* _Work required_: Swap "zero-indexed" for "zero-based" and write out the records from the start through the line with "110: (300, 1009)". Leave out the pictures and change nothing else.

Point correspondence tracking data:
****

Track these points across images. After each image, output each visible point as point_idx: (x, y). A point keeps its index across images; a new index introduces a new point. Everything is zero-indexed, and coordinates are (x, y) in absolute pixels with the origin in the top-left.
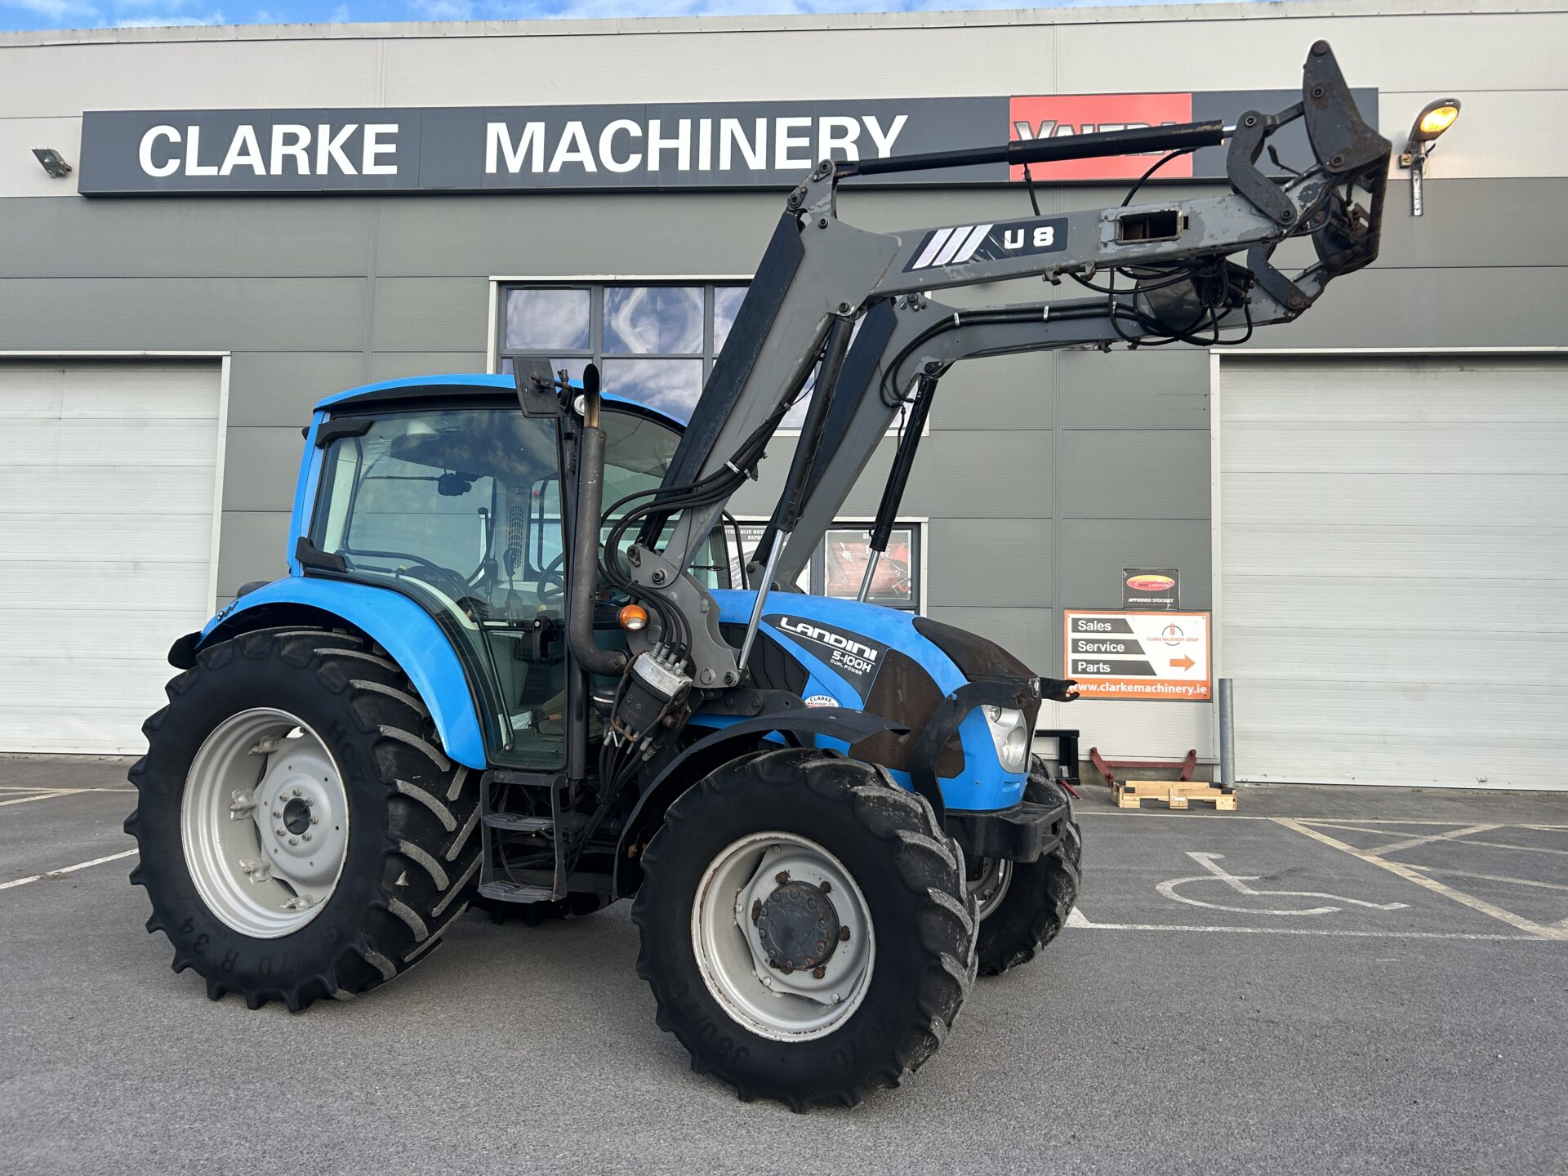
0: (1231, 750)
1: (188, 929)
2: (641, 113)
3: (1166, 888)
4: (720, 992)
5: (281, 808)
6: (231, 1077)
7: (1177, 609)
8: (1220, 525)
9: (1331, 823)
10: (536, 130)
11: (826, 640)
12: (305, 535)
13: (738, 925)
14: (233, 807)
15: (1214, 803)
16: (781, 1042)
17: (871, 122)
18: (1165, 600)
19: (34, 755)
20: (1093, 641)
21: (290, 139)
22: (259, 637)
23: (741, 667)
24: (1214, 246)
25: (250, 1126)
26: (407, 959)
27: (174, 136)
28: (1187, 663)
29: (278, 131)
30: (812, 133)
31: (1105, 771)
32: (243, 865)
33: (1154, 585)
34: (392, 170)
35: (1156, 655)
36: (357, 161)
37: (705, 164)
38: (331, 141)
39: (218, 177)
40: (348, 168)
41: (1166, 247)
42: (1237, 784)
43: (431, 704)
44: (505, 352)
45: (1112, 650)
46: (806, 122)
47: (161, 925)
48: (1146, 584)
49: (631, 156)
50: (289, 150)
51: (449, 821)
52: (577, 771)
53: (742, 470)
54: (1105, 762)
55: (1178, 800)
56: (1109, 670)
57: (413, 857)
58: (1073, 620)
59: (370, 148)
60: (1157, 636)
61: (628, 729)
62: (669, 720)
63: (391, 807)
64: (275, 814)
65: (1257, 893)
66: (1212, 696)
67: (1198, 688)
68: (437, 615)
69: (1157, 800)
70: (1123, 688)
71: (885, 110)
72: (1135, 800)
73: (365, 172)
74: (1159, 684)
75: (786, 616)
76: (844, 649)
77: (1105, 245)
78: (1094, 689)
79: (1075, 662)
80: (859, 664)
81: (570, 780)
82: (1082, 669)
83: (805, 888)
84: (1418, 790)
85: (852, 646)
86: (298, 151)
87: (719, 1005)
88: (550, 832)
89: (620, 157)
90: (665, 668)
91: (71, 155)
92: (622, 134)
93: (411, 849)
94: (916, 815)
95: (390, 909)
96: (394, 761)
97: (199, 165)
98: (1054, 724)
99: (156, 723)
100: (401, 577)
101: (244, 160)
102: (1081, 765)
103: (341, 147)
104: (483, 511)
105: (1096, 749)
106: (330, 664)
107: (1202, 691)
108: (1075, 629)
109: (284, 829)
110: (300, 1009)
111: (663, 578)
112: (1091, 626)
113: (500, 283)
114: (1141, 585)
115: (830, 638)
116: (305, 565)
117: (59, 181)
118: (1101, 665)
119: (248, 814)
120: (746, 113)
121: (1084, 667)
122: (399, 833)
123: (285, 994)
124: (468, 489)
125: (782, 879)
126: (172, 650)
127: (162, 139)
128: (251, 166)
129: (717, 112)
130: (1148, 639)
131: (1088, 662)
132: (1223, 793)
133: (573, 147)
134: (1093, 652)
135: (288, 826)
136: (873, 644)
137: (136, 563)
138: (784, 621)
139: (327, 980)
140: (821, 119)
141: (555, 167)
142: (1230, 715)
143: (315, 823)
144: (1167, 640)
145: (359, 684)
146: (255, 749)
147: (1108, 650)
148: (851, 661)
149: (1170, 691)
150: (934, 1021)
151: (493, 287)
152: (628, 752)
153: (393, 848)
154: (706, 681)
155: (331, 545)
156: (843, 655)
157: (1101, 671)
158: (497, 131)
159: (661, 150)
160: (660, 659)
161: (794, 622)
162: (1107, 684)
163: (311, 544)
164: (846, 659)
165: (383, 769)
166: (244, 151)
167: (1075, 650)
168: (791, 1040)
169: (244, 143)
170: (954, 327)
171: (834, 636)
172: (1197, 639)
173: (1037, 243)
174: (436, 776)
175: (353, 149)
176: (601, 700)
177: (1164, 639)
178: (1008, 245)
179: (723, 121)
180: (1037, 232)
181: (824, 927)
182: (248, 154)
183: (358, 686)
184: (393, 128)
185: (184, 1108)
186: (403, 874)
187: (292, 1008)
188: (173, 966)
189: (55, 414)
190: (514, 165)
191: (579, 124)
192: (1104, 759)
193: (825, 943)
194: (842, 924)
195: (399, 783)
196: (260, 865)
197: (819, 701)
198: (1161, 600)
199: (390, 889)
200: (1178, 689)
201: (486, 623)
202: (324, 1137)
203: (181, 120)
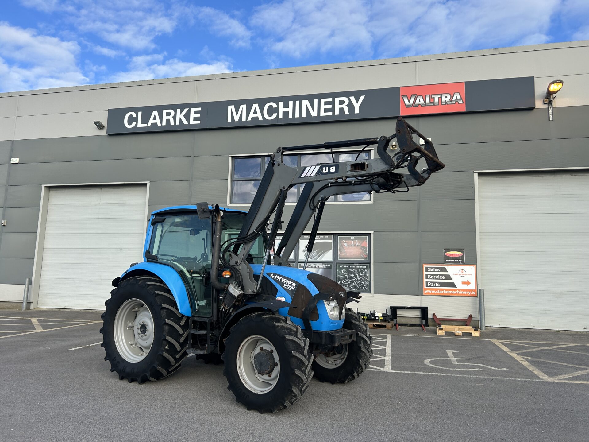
0: (483, 315)
1: (114, 360)
2: (277, 100)
3: (427, 362)
4: (243, 380)
5: (139, 327)
6: (119, 398)
7: (463, 263)
8: (479, 233)
9: (512, 342)
10: (243, 107)
11: (282, 280)
12: (148, 250)
13: (251, 362)
14: (128, 326)
15: (472, 334)
16: (257, 394)
17: (352, 99)
18: (459, 260)
19: (90, 310)
20: (433, 275)
21: (168, 114)
22: (134, 279)
23: (258, 288)
24: (375, 172)
25: (119, 409)
26: (170, 370)
27: (134, 115)
28: (468, 283)
29: (165, 112)
30: (333, 103)
31: (438, 322)
32: (130, 343)
33: (456, 255)
34: (199, 122)
35: (456, 280)
36: (188, 120)
37: (297, 115)
38: (180, 114)
39: (147, 127)
40: (185, 122)
41: (363, 172)
42: (486, 327)
43: (175, 297)
44: (234, 179)
45: (440, 278)
46: (331, 100)
47: (108, 359)
48: (452, 255)
49: (274, 114)
50: (168, 118)
51: (181, 331)
52: (215, 318)
53: (258, 232)
54: (438, 318)
55: (458, 333)
56: (439, 285)
57: (170, 341)
58: (426, 267)
59: (192, 116)
60: (457, 274)
61: (227, 306)
62: (237, 303)
63: (164, 326)
64: (138, 328)
65: (458, 363)
66: (477, 295)
67: (472, 292)
68: (179, 272)
69: (453, 332)
70: (445, 292)
71: (357, 94)
72: (443, 332)
73: (190, 123)
74: (458, 291)
75: (273, 273)
76: (287, 283)
77: (348, 172)
78: (434, 292)
79: (427, 283)
80: (291, 288)
81: (213, 320)
82: (429, 285)
83: (266, 351)
84: (559, 331)
85: (289, 282)
86: (171, 118)
87: (243, 383)
88: (206, 334)
89: (270, 115)
90: (235, 289)
91: (104, 123)
92: (271, 107)
93: (169, 339)
94: (293, 331)
95: (163, 355)
96: (166, 314)
97: (141, 124)
98: (420, 305)
99: (108, 302)
100: (171, 262)
101: (154, 121)
102: (429, 320)
103: (183, 116)
104: (204, 239)
105: (434, 314)
106: (151, 287)
107: (474, 293)
108: (427, 271)
109: (140, 332)
110: (141, 383)
111: (238, 263)
112: (432, 270)
113: (232, 157)
114: (450, 255)
115: (284, 280)
116: (147, 258)
117: (101, 130)
118: (436, 284)
119: (132, 328)
120: (311, 98)
121: (430, 284)
122: (166, 334)
123: (137, 378)
124: (199, 233)
125: (261, 349)
126: (113, 281)
127: (131, 116)
128: (157, 123)
129: (301, 98)
130: (454, 274)
131: (432, 282)
132: (475, 330)
133: (255, 112)
134: (433, 279)
135: (141, 332)
136: (295, 282)
137: (121, 249)
138: (272, 274)
139: (148, 375)
140: (336, 98)
141: (249, 119)
142: (483, 302)
143: (147, 331)
144: (460, 275)
145: (157, 292)
146: (133, 310)
147: (439, 278)
148: (289, 287)
149: (462, 293)
150: (293, 388)
151: (230, 158)
152: (227, 312)
153: (164, 338)
154: (248, 292)
155: (155, 253)
156: (287, 285)
157: (437, 286)
158: (231, 108)
159: (284, 112)
160: (234, 286)
161: (275, 275)
162: (439, 290)
163: (149, 252)
164: (288, 286)
165: (162, 316)
166: (155, 119)
167: (427, 278)
168: (260, 393)
169: (155, 116)
170: (328, 187)
171: (285, 279)
172: (472, 275)
173: (331, 171)
174: (177, 318)
175: (187, 116)
176: (220, 297)
177: (459, 274)
178: (324, 171)
179: (303, 101)
180: (331, 168)
181: (270, 362)
182: (156, 120)
183: (157, 293)
184: (199, 109)
185: (105, 404)
186: (167, 346)
187: (139, 382)
188: (111, 370)
189: (99, 202)
190: (237, 119)
191: (257, 105)
192: (438, 317)
193: (270, 367)
194: (276, 362)
195: (166, 320)
196: (134, 343)
197: (280, 298)
198: (458, 260)
199: (164, 350)
200: (465, 293)
201: (193, 275)
202: (137, 412)
203: (136, 110)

****

* _Exercise answer_:
Track these points across images. After each image, output each visible point as point_idx: (x, y). A point keeps its index across images; a new index introduces a new point. Everything is zero-based, and coordinates are (x, y) in absolute pixels with the origin in the top-left.
0: (1231, 750)
1: (188, 929)
2: (641, 113)
3: (1166, 888)
4: (720, 992)
5: (281, 808)
6: (231, 1077)
7: (1177, 609)
8: (1220, 525)
9: (1331, 823)
10: (536, 130)
11: (826, 640)
12: (305, 535)
13: (738, 925)
14: (233, 807)
15: (1214, 803)
16: (781, 1042)
17: (871, 122)
18: (1165, 600)
19: (34, 755)
20: (1093, 641)
21: (290, 139)
22: (259, 637)
23: (741, 667)
24: (1214, 246)
25: (250, 1126)
26: (407, 959)
27: (174, 136)
28: (1187, 663)
29: (278, 131)
30: (812, 133)
31: (1105, 771)
32: (243, 865)
33: (1154, 585)
34: (392, 170)
35: (1156, 655)
36: (357, 161)
37: (705, 164)
38: (331, 141)
39: (218, 177)
40: (348, 168)
41: (1166, 247)
42: (1237, 784)
43: (431, 704)
44: (505, 352)
45: (1112, 650)
46: (806, 122)
47: (161, 925)
48: (1146, 584)
49: (631, 156)
50: (289, 150)
51: (449, 821)
52: (577, 771)
53: (742, 470)
54: (1105, 762)
55: (1178, 800)
56: (1109, 670)
57: (413, 857)
58: (1073, 620)
59: (370, 148)
60: (1157, 636)
61: (628, 729)
62: (669, 720)
63: (391, 807)
64: (275, 814)
65: (1257, 893)
66: (1212, 696)
67: (1198, 688)
68: (437, 615)
69: (1157, 800)
70: (1123, 688)
71: (885, 110)
72: (1135, 800)
73: (365, 172)
74: (1159, 684)
75: (786, 616)
76: (844, 649)
77: (1105, 245)
78: (1094, 689)
79: (1075, 662)
80: (859, 664)
81: (570, 780)
82: (1082, 669)
83: (805, 888)
84: (1418, 790)
85: (852, 646)
86: (298, 151)
87: (719, 1005)
88: (550, 832)
89: (620, 157)
90: (665, 668)
91: (71, 155)
92: (622, 134)
93: (411, 849)
94: (916, 815)
95: (390, 909)
96: (394, 761)
97: (199, 165)
98: (1054, 724)
99: (156, 723)
100: (401, 577)
101: (244, 160)
102: (1081, 765)
103: (341, 147)
104: (483, 511)
105: (1096, 749)
106: (330, 664)
107: (1202, 691)
108: (1075, 629)
109: (284, 829)
110: (300, 1009)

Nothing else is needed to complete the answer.